BRIEF DESCRIPTIONDisclosed herein is a downhole decelerating system. The system includes, a downhole tubular, a decelerator assembly movably engaged within the downhole tubular, a mandrel longitudinally movably disposed at the decelerator assembly, and at least one element disposed at the decelerator assembly in operable communication with the mandrel such that longitudinal movement of the mandrel causes controlled radial movement of the at least one element to interact with the downhole tubular to decelerate the decelerator assembly in relation to the downhole tubular.
Further disclosed herein is a method of decelerating a tool dropped within a downhole tubular.
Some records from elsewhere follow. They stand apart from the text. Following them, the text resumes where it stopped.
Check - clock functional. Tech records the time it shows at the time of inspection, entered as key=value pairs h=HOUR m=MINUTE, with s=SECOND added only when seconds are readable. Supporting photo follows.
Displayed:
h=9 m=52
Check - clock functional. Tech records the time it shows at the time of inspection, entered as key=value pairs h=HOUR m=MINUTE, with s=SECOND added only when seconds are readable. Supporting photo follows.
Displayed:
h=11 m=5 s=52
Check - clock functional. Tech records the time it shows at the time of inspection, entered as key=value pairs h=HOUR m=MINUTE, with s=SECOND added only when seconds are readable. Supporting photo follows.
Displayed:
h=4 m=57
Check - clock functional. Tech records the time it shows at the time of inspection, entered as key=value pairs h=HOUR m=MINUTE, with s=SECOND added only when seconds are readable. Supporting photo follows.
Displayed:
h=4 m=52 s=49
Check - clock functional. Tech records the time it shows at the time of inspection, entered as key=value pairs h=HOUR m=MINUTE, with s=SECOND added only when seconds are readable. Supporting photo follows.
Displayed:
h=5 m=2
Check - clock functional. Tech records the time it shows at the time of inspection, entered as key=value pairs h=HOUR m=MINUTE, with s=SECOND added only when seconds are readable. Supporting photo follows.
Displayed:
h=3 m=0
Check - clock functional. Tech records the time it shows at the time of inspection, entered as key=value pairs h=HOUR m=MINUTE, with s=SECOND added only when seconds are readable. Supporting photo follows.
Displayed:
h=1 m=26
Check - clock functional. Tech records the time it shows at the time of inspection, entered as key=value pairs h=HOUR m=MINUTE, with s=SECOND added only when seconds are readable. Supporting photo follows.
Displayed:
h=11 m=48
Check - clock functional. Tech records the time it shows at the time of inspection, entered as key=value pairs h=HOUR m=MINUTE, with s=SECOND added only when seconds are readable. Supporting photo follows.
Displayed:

The method includes, contacting a downhole structure with a mandrel of a decelerator assembly in operable communication with the dropped tool, longitudinally moving the mandrel relative to a body of the decelerator assembly in response to the contacting, definitively radially moving at least one element disposed at the body in response to the longitudinally moving, and deceleratingly engaging the downhole tubular with the definitively radially moving of the at least one element.
Further disclosed herein is a downhole decelerating device. The device includes, a body movably engagable within a downhole tubular, a mandrel longitudinally movably disposed at the body, and at least one deceleration element disposed at the body in operable communication with the mandrel such that longitudinal movement of the mandrel with respect to the body causes controlled radial movement of the at least one deceleration element to decelerate the decelerating device in relation to the downhole tubular.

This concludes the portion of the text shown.